A frase martelava a cabeça de Laura.

A biblioteca, vazia àquela hora, impunha introspeção…o sol que se avistava da janela fazia adivinhar lá fora, um conforto que não sentia, apesar da climatização da sala.

Passara naquele local os melhores tempos da sua vida…ou talvez apenasaqueles que lhe deixaram lembranças que adornavam a memória.

Voltara ali para encerrar um ciclo.

Esquecer é humano e inevitável, seja por não ser significativo, seja porque o é em demasia…lembramo-nos do que fica nesse intervalo…lembramo-nos do que fica pelo meio.

Em cima da mesa, uma folha de papel em branco, uma esferográfica e uma antologia poética…no livro aberto serpenteavam palavras de Herberto Helder;

“No meio é bom-há uma coisa que se chama à volta.

Serve para estar bem só.”

Interrogava-se se queria esse lugar para si…refletia na dúvidade querer ser lembrada.

Sempre fora avessa a diários…sempre se recusara escrever apesar de o conseguir fazer.

Vieram-lhe à memoria os tempos de uma juventude que cada vez lhe parecia mais remota…como se já não lhe perecesse…ou nunca tivesse feito parte dela.

Nesses tempos escrevia…guardou anos as respostas aos escritos, até que um dia também elas lhe pareceram alheias e estranhas…rasgou uma a uma com o cuidado de quem arranca espinhos da alma.

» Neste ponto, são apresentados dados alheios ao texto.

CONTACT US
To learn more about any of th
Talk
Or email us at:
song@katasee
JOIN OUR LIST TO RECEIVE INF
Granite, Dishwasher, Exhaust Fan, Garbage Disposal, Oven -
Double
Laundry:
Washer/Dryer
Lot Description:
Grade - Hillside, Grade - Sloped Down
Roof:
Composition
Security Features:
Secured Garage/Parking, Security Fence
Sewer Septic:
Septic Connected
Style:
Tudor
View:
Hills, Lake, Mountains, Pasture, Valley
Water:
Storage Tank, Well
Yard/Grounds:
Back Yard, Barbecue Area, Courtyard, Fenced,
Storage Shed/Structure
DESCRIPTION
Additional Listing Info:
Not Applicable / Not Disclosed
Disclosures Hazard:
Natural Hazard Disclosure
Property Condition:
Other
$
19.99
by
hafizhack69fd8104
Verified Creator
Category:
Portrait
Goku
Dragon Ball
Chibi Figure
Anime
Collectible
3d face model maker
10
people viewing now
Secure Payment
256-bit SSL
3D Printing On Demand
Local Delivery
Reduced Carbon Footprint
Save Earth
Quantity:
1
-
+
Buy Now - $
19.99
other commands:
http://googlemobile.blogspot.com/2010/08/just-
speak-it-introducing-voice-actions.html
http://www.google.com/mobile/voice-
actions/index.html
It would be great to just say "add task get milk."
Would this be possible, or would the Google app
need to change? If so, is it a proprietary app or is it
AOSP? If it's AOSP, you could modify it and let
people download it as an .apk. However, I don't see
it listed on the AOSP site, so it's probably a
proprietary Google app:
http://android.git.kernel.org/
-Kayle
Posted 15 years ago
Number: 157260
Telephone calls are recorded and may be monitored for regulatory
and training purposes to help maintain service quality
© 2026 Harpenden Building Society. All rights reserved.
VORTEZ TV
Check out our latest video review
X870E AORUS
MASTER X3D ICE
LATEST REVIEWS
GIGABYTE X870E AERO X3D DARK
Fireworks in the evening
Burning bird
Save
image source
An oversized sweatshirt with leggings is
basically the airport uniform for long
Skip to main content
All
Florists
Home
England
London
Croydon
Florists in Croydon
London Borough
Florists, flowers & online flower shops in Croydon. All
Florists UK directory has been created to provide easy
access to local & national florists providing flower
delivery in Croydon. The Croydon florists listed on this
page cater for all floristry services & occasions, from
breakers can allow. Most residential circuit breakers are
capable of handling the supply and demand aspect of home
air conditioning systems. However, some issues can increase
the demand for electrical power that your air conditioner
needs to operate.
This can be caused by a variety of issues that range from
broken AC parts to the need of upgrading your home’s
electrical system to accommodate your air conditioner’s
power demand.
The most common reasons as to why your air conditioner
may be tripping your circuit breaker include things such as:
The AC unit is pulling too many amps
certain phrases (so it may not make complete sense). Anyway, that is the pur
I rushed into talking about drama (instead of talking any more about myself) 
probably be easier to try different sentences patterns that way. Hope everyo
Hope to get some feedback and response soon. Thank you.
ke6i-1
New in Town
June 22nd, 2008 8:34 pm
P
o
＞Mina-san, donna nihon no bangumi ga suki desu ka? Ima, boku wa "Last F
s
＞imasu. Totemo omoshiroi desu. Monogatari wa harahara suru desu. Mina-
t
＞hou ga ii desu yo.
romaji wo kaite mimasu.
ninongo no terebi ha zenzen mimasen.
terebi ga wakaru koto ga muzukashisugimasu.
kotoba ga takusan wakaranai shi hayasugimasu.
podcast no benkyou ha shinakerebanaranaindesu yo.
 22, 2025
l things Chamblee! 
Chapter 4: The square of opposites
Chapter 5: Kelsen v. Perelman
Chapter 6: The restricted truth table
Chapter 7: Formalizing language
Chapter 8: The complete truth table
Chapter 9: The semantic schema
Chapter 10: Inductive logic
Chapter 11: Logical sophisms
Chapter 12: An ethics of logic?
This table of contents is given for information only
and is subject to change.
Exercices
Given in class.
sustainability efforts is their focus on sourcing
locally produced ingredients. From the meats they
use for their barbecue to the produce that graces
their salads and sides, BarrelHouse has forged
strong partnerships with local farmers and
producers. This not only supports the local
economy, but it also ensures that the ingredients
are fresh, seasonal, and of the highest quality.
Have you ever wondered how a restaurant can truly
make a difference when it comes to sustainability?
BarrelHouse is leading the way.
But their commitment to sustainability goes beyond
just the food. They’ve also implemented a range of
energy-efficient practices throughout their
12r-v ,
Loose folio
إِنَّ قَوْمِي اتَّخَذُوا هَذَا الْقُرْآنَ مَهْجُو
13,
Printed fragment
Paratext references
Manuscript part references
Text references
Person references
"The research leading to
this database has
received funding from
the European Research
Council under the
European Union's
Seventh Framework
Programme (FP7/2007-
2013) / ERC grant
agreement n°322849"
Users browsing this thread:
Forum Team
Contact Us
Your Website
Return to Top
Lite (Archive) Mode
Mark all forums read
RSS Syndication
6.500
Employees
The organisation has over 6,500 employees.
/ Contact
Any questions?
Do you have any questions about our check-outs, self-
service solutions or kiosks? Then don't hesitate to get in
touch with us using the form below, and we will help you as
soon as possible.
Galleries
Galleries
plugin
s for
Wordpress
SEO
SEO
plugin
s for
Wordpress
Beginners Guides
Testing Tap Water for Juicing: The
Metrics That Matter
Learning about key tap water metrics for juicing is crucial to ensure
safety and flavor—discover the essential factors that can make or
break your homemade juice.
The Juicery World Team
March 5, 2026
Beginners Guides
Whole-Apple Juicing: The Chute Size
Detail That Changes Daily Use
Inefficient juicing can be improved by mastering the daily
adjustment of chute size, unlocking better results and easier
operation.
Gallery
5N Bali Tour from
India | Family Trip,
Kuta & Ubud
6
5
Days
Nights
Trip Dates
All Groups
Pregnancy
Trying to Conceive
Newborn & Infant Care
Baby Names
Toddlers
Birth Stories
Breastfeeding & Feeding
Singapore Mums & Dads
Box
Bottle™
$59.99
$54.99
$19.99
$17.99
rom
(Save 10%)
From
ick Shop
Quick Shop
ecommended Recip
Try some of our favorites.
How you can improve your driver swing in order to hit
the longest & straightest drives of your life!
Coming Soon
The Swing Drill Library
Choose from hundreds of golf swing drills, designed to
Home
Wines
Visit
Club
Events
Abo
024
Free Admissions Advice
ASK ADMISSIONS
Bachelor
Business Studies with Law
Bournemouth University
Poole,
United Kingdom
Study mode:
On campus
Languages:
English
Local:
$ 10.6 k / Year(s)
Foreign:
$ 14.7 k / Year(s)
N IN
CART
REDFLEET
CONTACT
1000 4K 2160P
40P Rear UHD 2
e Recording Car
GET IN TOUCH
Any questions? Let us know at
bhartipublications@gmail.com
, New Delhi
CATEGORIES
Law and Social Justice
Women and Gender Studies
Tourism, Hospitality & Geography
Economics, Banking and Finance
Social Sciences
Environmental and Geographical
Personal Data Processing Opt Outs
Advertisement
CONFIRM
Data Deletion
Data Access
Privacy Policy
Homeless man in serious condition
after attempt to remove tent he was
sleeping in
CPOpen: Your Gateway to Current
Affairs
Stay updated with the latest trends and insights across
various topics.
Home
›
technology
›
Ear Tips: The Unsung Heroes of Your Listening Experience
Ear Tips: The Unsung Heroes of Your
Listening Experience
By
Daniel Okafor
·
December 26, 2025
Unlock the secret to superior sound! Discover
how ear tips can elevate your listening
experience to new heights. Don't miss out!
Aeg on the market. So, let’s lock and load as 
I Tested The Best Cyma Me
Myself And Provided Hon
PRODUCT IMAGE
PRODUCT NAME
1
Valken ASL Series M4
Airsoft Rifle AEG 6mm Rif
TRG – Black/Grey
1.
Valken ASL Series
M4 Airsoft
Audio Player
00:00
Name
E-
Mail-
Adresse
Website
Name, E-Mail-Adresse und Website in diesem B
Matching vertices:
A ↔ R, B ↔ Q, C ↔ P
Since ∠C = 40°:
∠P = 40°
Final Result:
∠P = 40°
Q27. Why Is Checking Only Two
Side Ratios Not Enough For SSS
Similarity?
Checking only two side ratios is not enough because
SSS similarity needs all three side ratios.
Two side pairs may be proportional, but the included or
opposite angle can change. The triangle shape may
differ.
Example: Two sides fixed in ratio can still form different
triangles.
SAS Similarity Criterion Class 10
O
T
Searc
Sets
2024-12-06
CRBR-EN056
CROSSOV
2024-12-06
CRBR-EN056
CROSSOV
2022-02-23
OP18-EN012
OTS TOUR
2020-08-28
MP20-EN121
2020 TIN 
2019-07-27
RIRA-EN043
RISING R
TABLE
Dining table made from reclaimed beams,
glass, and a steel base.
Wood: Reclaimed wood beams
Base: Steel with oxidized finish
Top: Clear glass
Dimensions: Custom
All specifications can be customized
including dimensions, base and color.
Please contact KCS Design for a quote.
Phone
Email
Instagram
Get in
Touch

Esqueceu as palavras eas dores…não os personagens que delas fizeram parte.

A dúvida persistia…desejava ser lembrada?

Apreciaria também ela tornar-se num personagem da vida de alguém…esquecida inevitavelmente pela insignificância ou pela perversidade?

O livro aberto ao lado da folha em branco, qual virgem na expectativa de uma história para contar, permaneciam à sua frente;

” Este lugar não existe” …. ou o poema do desassossego como ela o sentia.

O que for verdadeiramente importante, tem de ir para o papel…

E o que não o é vai para onde?

Esse lugar não existe.

A mão cuidada de Laura segurou a folha de papel em branco…olhou-a como quem observa um deserto…um lugar onde “o seu coração nunca mais dormiria” e rasgou-a com a violência de quem aniquila lembranças que se recusa perpetuar.